■ What you should do ■
Render the listing below as a numbered list, leaving out blank lines and the pictures.

■ Raw data ■
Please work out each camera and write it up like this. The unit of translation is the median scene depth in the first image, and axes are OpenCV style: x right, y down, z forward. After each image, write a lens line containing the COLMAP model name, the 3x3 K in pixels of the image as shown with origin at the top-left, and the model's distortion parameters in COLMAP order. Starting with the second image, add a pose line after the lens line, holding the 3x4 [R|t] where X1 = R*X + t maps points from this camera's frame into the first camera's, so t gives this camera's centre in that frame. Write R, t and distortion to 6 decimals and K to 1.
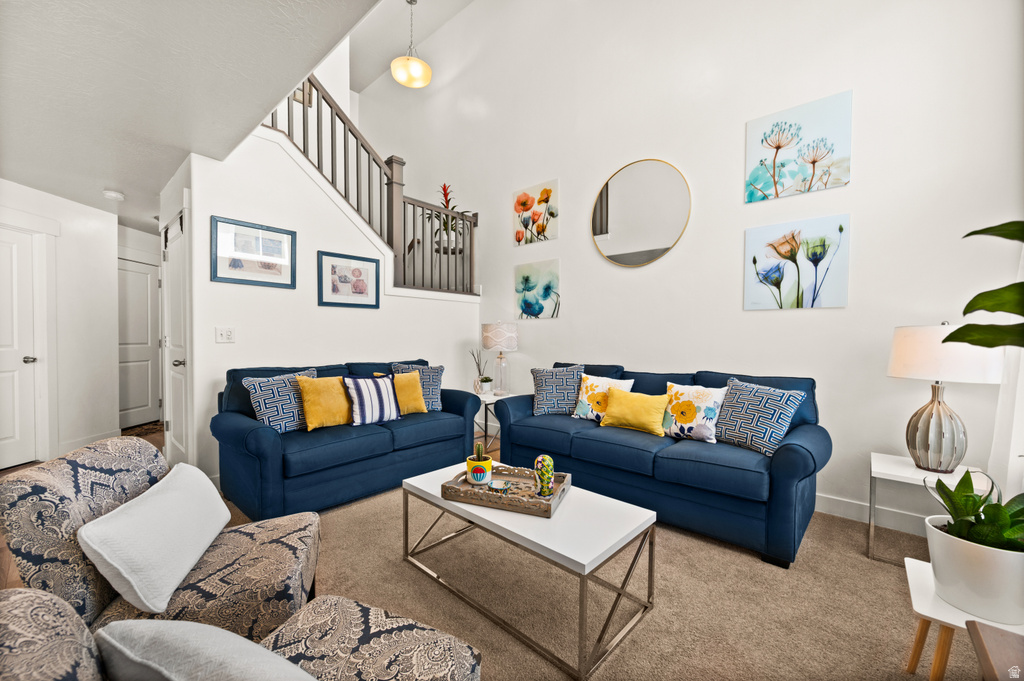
lens RADIAL K [[413.2, 0, 514.4], [0, 413.2, 342.9], [0, 0, 1]] dist [-0.002239, 0.000371]
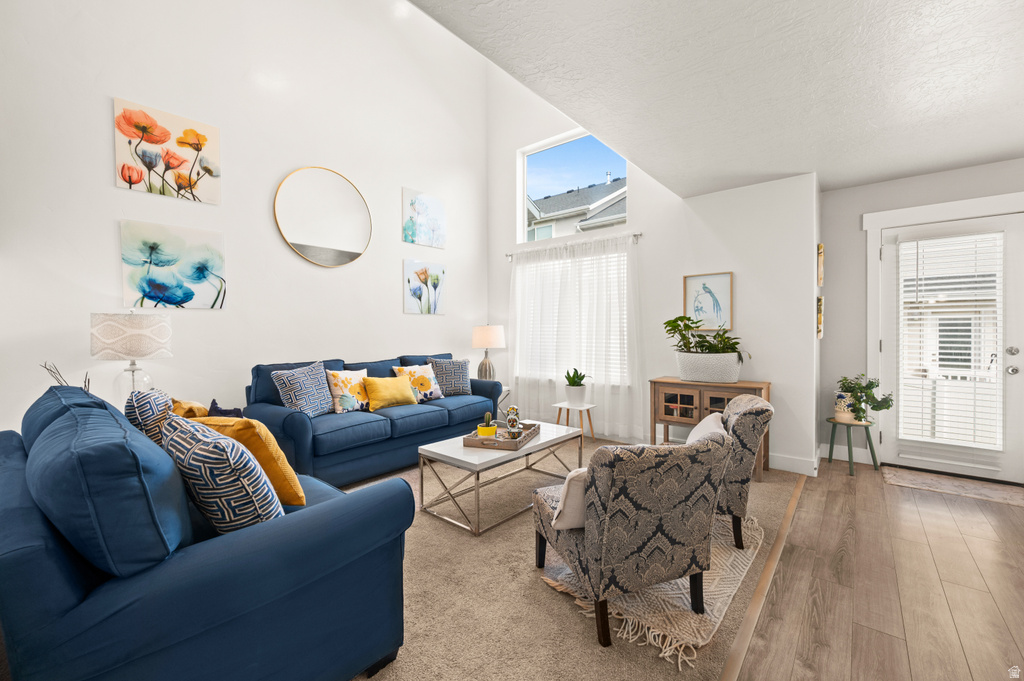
lens RADIAL K [[413.2, 0, 531.0], [0, 413.2, 336.0], [0, 0, 1]] dist [-0.002239, 0.000371]
pose [[-0.057275, -0.017862, 0.998199, -0.693515], [0.026475, 0.999461, 0.019403, -0.010710], [-0.998007, 0.027538, -0.056771, 0.463965]]
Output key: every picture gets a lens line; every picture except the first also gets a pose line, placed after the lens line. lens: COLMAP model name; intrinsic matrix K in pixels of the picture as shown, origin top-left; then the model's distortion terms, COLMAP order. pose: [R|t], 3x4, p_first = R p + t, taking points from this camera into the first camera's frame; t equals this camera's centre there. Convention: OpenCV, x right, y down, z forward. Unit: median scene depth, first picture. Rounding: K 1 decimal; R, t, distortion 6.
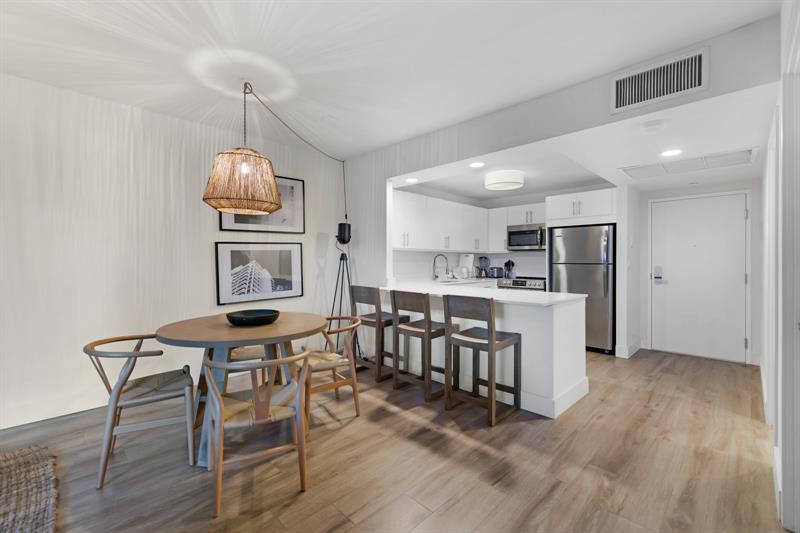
lens RADIAL K [[347.4, 0, 398.1], [0, 347.4, 262.9], [0, 0, 1]] dist [-0.000092, 0.000139]
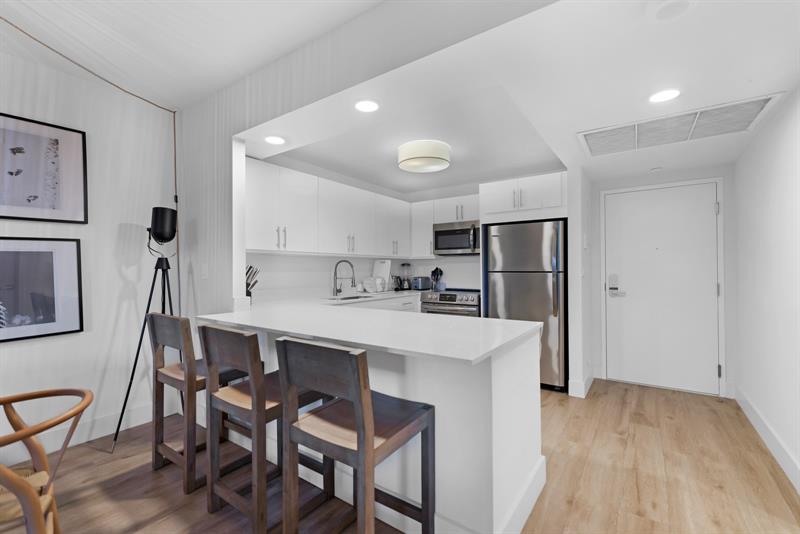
lens RADIAL K [[351.6, 0, 400.0], [0, 351.6, 267.0], [0, 0, 1]] dist [0.000951, 0.000034]
pose [[0.985009, -0.004727, 0.172436, 0.135015], [0.006709, 0.999918, -0.010913, -0.001364], [-0.172370, 0.011906, 0.984960, 0.306014]]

■ Exercise output ■
1. Please work out each camera and write it up like this. The unit of translation is the median scene depth in the first image, and axes are OpenCV style: x right, y down, z forward. After each image, write a lens line containing the COLMAP model name, the 3x3 K in pixels of the image as shown with origin at the top-left, and the model's distortion parameters in COLMAP order. Starting with the second image, add a pose line after the lens line, holding the 3x4 [R|t] where X1 = R*X + t maps points from this camera's frame into the first camera's, so t gives this camera's centre in that frame. Write R, t and distortion to 6 decimals and K to 1.
2. lens RADIAL K [[413.2, 0, 514.4], [0, 413.2, 342.9], [0, 0, 1]] dist [-0.002239, 0.000371]
3. lens RADIAL K [[413.2, 0, 531.0], [0, 413.2, 336.0], [0, 0, 1]] dist [-0.002239, 0.000371]
4. pose [[-0.057275, -0.017862, 0.998199, -0.693515], [0.026475, 0.999461, 0.019403, -0.010710], [-0.998007, 0.027538, -0.056771, 0.463965]]
5. Output key: every picture gets a lens line; every picture except the first also gets a pose line, placed after the lens line. lens: COLMAP model name; intrinsic matrix K in pixels of the picture as shown, origin top-left; then the model's distortion terms, COLMAP order. pose: [R|t], 3x4, p_first = R p + t, taking points from this camera into the first camera's frame; t equals this camera's centre there. Convention: OpenCV, x right, y down, z forward. Unit: median scene depth, first picture. Rounding: K 1 decimal; R, t, distortion 6.
6. lens RADIAL K [[347.4, 0, 398.1], [0, 347.4, 262.9], [0, 0, 1]] dist [-0.000092, 0.000139]
7. lens RADIAL K [[351.6, 0, 400.0], [0, 351.6, 267.0], [0, 0, 1]] dist [0.000951, 0.000034]
8. pose [[0.985009, -0.004727, 0.172436, 0.135015], [0.006709, 0.999918, -0.010913, -0.001364], [-0.172370, 0.011906, 0.984960, 0.306014]]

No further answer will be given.